Teradata Big Data Blocks – Introduction
Teradata 13.10 introduced larger file systems components, such as cylinders and data blocks. The cylinder size was increased from 1.9 MB to 11.3 MB, while the data block size limit was raised from 127.5 KB to 1 MB in Teradata 14.10.
Teradata 14.10 allows temporary rows in spool space to reach a maximum size of 1 MB, despite the continued limitation of table row size to 64 Kilobytes. However, the last spool – the result set given to the client – still has a row size limit of 64KB, though Teradata plans to remove this restriction in future releases.
Implementing these measures can improve system performance. However, there may be certain situations that could also lead to a decrease in performance. We will provide a comprehensive analysis of the benefits and drawbacks of these modifications.
Larger data block sizes enable the storage of additional rows per block, facilitating the reading and writing of numerous rows per I/O operation. This advantage is due to the performance benefits associated with larger rows.
- Firstly, the performance of queries that use large spool tables can be improved. Typically, these are queries doing full table scans, such as queries related to strategic workload.
- Full table scan performance improvement is not restricted to read operations but includes updates and insert…select statements.
- The performance of TPT jobs with an update, insert, and delete steps can be improved.
- Depending on the data’s nature, big data blocks can improve the compression factor of block-level compression (BLC). With each data block holding a more significant number of rows, the algorithms used for block-level compression may achieve better results when scanning the rows for common compressed patterns.
- This approach will improve the performance of tables containing wide rows. For example, when using 127.5 KB-sized data blocks, only one 64KB row fits each data block. The system needs one I/O to read each row. By increasing the data block size, I/O operations will become more efficient.
- The performance of sort operations can be faster than with smaller data blocks, as each sorted buffer can simultaneously hold and work more rows.
Above mentioned performance improvements will increase the available memory per AMP.
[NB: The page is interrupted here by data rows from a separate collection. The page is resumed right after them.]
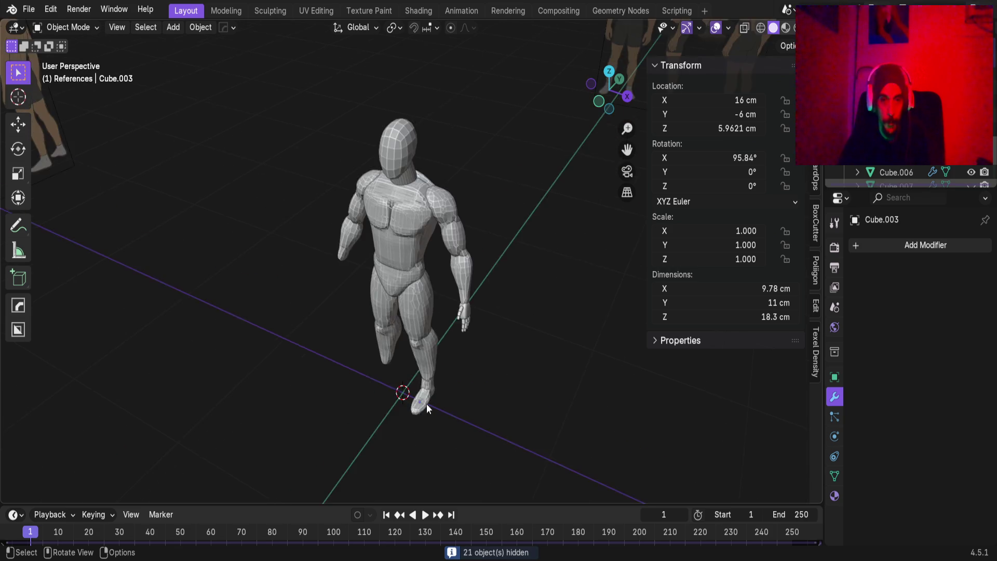
pyautogui.moveTo(451, 410)
pyautogui.mouseDown(button='middle')
pyautogui.moveTo(440, 320)
pyautogui.moveTo(477, 352)
pyautogui.moveTo(468, 211)
pyautogui.moveTo(431, 310)
pyautogui.mouseUp(button='middle')
pyautogui.click(431, 310)
pyautogui.keyDown('shift'); pyautogui.click(463, 236); pyautogui.keyUp('shift')
pyautogui.moveTo(461, 135); pyautogui.dragTo(429, 266, button='middle')
pyautogui.click(464, 283)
- As the last statement above hints, big data blocks will need more memory for reading, writing, sorting data, and joining partitioned tables. Insufficient AMP memory can be the result.
- The performance of the tactical workload can decrease. As tactical workload is characterized by index access (such as the primary index), typically, only one or a few rows are located. Teradata has to move 1MB instead of 127.5 KB from the disk to the FSG cache – to reach one row – the transfer costs are higher, and more memory is consumed.
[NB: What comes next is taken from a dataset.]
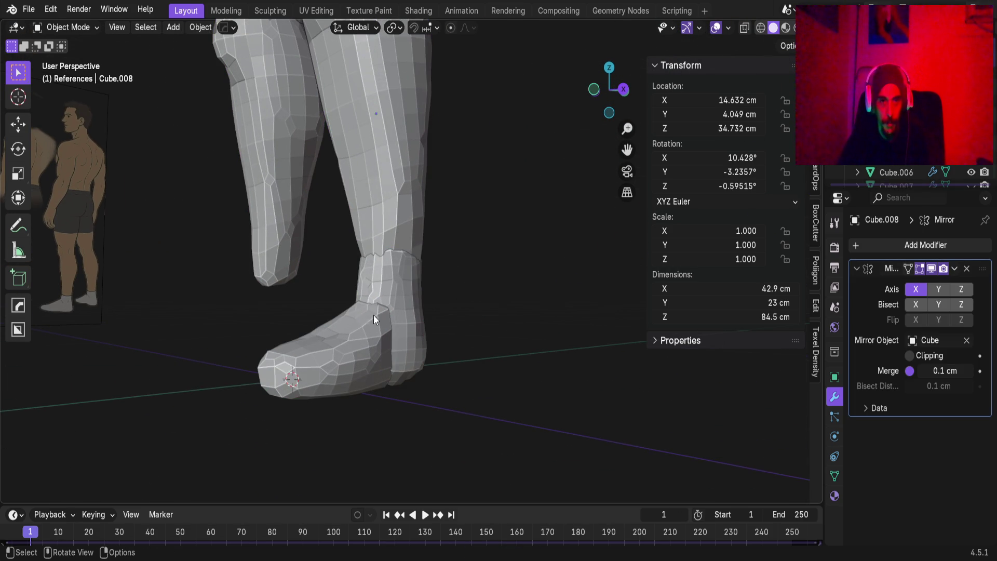
# Join the foot into leg mesh Cube.008 with Ctrl+J, then undo the join.
pyautogui.click(347, 338)
pyautogui.keyDown('shift'); pyautogui.click(415, 296); pyautogui.keyUp('shift')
- Similarly, TPT Stream and TPump performance can decrease for the same reason.
- The performance of row-partitioned tables can reduce. There are two grounds for this: First, the sliding window merge join is mainly based on available memory. If one data block from each non-eliminated partition fits into memory, the NPPI table must only be once. Unfortunately, the bigger data blocks consume more memory, probably leading to a situation where Teradata must read the NPPI table several times. Reading a table more than once will decrease join performance. As you can imagine, the risk will be much higher for tables with many partitions and just a few rows per partition. Secondly, bigger data blocks will increase the chance that a data block holds rows from different partitions, decreasing the row partitioning advantage.
Big data blocks can enhance performance but may not suit every situation. Fortunately, it is possible to decide on a per-table basis whether to use smaller blocks, even after upgrading to 1MB data blocks.
Big data blocks are ideal for strategic workloads, but it is advisable to revert to small blocks for tactical workload queries and row-partitioned tables with numerous partitions.